→ Work to complete
Print each of the records below line for line, changing nothing.

→ Extracted records

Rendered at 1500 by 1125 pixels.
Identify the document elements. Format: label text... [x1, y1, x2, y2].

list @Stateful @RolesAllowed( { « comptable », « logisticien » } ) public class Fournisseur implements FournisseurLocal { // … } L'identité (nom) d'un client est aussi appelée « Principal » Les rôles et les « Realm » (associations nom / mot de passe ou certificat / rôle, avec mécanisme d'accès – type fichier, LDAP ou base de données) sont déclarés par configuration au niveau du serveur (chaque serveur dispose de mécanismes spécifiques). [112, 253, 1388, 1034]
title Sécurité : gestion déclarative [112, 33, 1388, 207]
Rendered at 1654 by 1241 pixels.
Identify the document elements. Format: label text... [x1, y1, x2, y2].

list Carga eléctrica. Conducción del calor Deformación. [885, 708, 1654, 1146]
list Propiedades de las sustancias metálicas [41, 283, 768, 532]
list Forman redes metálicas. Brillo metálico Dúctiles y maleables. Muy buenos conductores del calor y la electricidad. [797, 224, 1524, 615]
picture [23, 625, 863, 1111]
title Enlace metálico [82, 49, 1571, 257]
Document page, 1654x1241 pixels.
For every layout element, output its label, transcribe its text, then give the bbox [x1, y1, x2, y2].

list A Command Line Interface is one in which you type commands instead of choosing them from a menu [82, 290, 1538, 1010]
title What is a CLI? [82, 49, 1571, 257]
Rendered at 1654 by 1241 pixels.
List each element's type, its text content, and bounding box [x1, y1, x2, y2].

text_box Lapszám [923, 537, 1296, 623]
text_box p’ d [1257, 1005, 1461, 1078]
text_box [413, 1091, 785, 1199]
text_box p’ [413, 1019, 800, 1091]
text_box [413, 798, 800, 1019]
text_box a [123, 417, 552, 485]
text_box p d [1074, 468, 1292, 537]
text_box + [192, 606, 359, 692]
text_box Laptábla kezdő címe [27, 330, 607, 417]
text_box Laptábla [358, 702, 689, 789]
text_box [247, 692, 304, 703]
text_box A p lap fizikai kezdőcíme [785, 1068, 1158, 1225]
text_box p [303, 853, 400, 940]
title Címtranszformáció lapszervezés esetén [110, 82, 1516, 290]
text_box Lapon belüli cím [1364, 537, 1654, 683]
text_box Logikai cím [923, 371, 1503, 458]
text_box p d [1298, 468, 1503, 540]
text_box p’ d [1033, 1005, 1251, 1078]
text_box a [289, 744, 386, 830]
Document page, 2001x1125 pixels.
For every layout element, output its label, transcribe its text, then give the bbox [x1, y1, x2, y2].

→ The reply
Rendered at 1500 by 1125 pixels.
Identify the document elements. Format: label text... [x1, y1, x2, y2].

list @Stateful @RolesAllowed( { « comptable », « logisticien » } ) public class Fournisseur implements FournisseurLocal { // … } L'identité (nom) d'un client est aussi appelée « Principal » Les rôles et les « Realm » (associations nom / mot de passe ou certificat / rôle, avec mécanisme d'accès – type fichier, LDAP ou base de données) sont déclarés par configuration au niveau du serveur (chaque serveur dispose de mécanismes spécifiques). [112, 253, 1388, 1034]
title Sécurité : gestion déclarative [112, 33, 1388, 207]
Rendered at 1654 by 1241 pixels.
Identify the document elements. Format: label text... [x1, y1, x2, y2].

list Carga eléctrica. Conducción del calor Deformación. [885, 708, 1654, 1146]
list Propiedades de las sustancias metálicas [41, 283, 768, 532]
list Forman redes metálicas. Brillo metálico Dúctiles y maleables. Muy buenos conductores del calor y la electricidad. [797, 224, 1524, 615]
picture [23, 625, 863, 1111]
title Enlace metálico [82, 49, 1571, 257]
Document page, 1654x1241 pixels.
For every layout element, output its label, transcribe its text, then give the bbox [x1, y1, x2, y2].

list A Command Line Interface is one in which you type commands instead of choosing them from a menu [82, 290, 1538, 1010]
title What is a CLI? [82, 49, 1571, 257]
Rendered at 1654 by 1241 pixels.
List each element's type, its text content, and bounding box [x1, y1, x2, y2].

text_box Lapszám [923, 537, 1296, 623]
text_box p’ d [1257, 1005, 1461, 1078]
text_box [413, 1091, 785, 1199]
text_box p’ [413, 1019, 800, 1091]
text_box [413, 798, 800, 1019]
text_box a [123, 417, 552, 485]
text_box p d [1074, 468, 1292, 537]
text_box + [192, 606, 359, 692]
text_box Laptábla kezdő címe [27, 330, 607, 417]
text_box Laptábla [358, 702, 689, 789]
text_box [247, 692, 304, 703]
text_box A p lap fizikai kezdőcíme [785, 1068, 1158, 1225]
text_box p [303, 853, 400, 940]
title Címtranszformáció lapszervezés esetén [110, 82, 1516, 290]
text_box Lapon belüli cím [1364, 537, 1654, 683]
text_box Logikai cím [923, 371, 1503, 458]
text_box p d [1298, 468, 1503, 540]
text_box p’ d [1033, 1005, 1251, 1078]
text_box a [289, 744, 386, 830]
Document page, 2001x1125 pixels.
For every layout element, output its label, transcribe its text, then give the bbox [x1, y1, x2, y2].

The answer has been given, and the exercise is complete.